Exercise: Return word for word the passage in the 40 GbE adoption article starting with "Despite the enterprise" and going on through "into prime time?".

[start of Source excerpt]

40 GbE technology: Hurry up and wait

Despite the enterprise need for high-speed networks, the advent of 40 GbE has been met with low adoption rates. Where will the hardware find a niche?

40 GbE hardware is here, but enterprises aren’t adopting it. What needs to happen to push the networking standard into prime time?

Believe it or not, the 40 Gigabit Ethernet era is already upon us. The standard has long since been ratified, and products are shipping. But for the time being, 40 Gigabit Ethernet is having trouble moving out of first gear.

As data centers virtualize more of their servers and storage, the need for speedy network connections increases. But something happened on the way from 10 Gigabit Ethernet to 40 GbE: IT departments are sticking with the status quo and are taking their time upgrading their connections.

A few reasons for the delay include existing wiring infrastructure, where these faster Ethernet switches are placed on networks, slower adoption of 10 GbE (which has been mostly on servers) and the preponderance of copper gigabit network connections.

The standards for 40 GbE have been around for more than a year, and a number of routers, switches, and network cards already operate at this speed. Vendors such as Cisco, Dell’s Force10 division, Mellanox, Hewlett-Packard, Extreme Networks, Gnodal and Brocade offer such hardware.

The price per 40 GbE port is typically $2,500—about 500 times the price per GbE port. For example, the Gnodal GS0072, a 2U-high, 72-port, 40 GbE switch, sells for $180,000.

[end of Source excerpt]
[start of Recorded information]

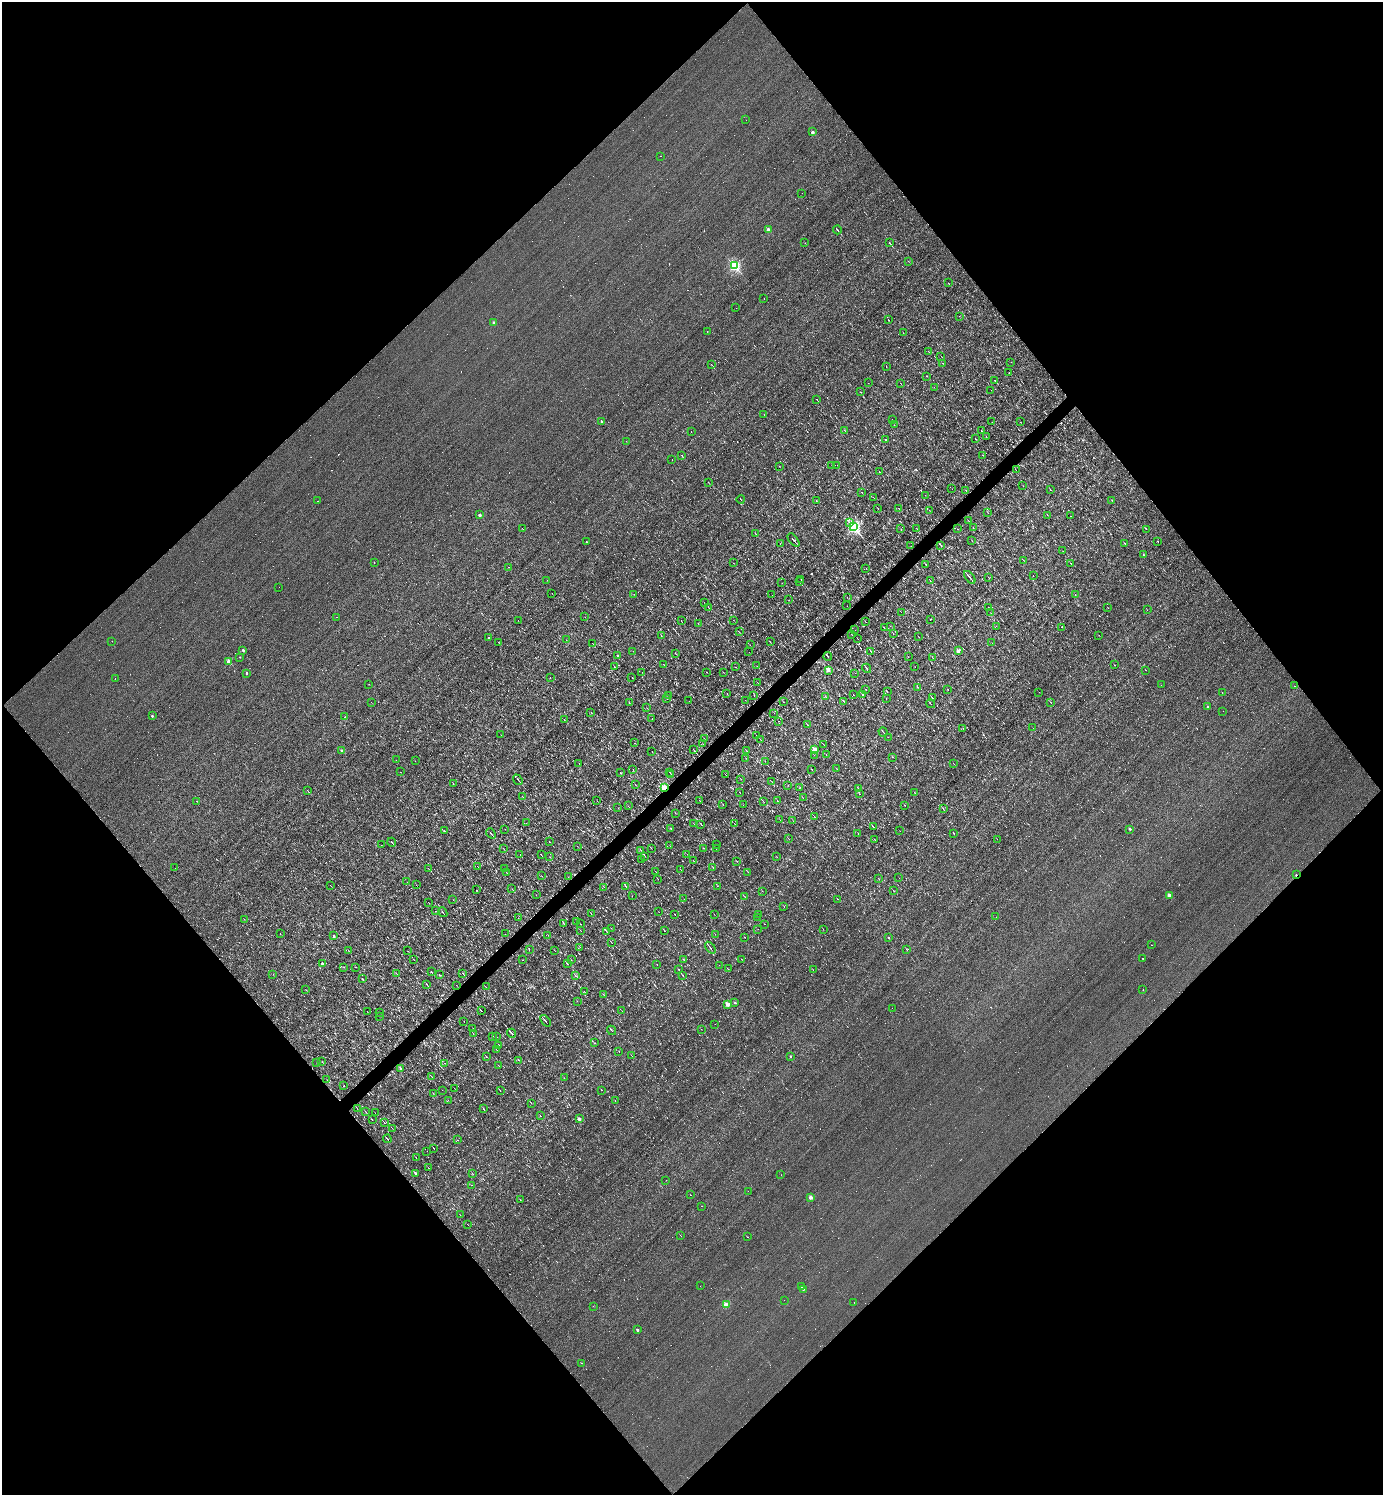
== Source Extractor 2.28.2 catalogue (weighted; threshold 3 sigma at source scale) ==
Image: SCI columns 153-5673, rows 1-5969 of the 5968 x 5969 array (HDU 1 of 3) = the unmasked area's bounding box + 8 px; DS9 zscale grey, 4 x 4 block average (1 PNG px = mean of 4 x 4 image px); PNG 1385 x 1497 px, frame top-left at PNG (2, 2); each listed source drawn as its Kron ellipse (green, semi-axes under 4 px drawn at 4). Shown black and unused: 51% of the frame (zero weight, under 3 of 4 exposures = <1% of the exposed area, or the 3 px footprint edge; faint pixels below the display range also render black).
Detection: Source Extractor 2.28.2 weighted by HDU 2 'WHT'. Background 0.00165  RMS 0.04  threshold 0.178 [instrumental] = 3 sigma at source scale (4.5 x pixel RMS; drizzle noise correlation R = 1.50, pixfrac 1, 0.05/0.05 arcsec/px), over >= 5 px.
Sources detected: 907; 41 too faint to see at this stretch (4 x 4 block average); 190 cosmic-ray / hot-pixel residue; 1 long thin detection or spike segment (spike, bleed or trail) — neither listed nor drawn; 9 coinciding with a brighter row at this scale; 2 inside a brighter listed object's ellipse — not listed separately; of the other 664, all 500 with FLUX_AUTO >= 3.67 (the completeness limit of this list) listed and drawn (164 fainter detections not listed), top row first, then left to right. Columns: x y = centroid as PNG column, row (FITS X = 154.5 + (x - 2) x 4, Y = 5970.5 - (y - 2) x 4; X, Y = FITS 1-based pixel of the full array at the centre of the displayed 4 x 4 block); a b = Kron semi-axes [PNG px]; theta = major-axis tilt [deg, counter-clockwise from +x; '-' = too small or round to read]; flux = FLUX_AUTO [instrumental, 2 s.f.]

[end of Recorded information]

Exercise response:
Despite the enterprise need for high-speed networks, the advent of 40 GbE has been met with low adoption rates. Where will the hardware find a niche?

40 GbE hardware is here, but enterprises aren’t adopting it. What needs to happen to push the networking standard into prime time?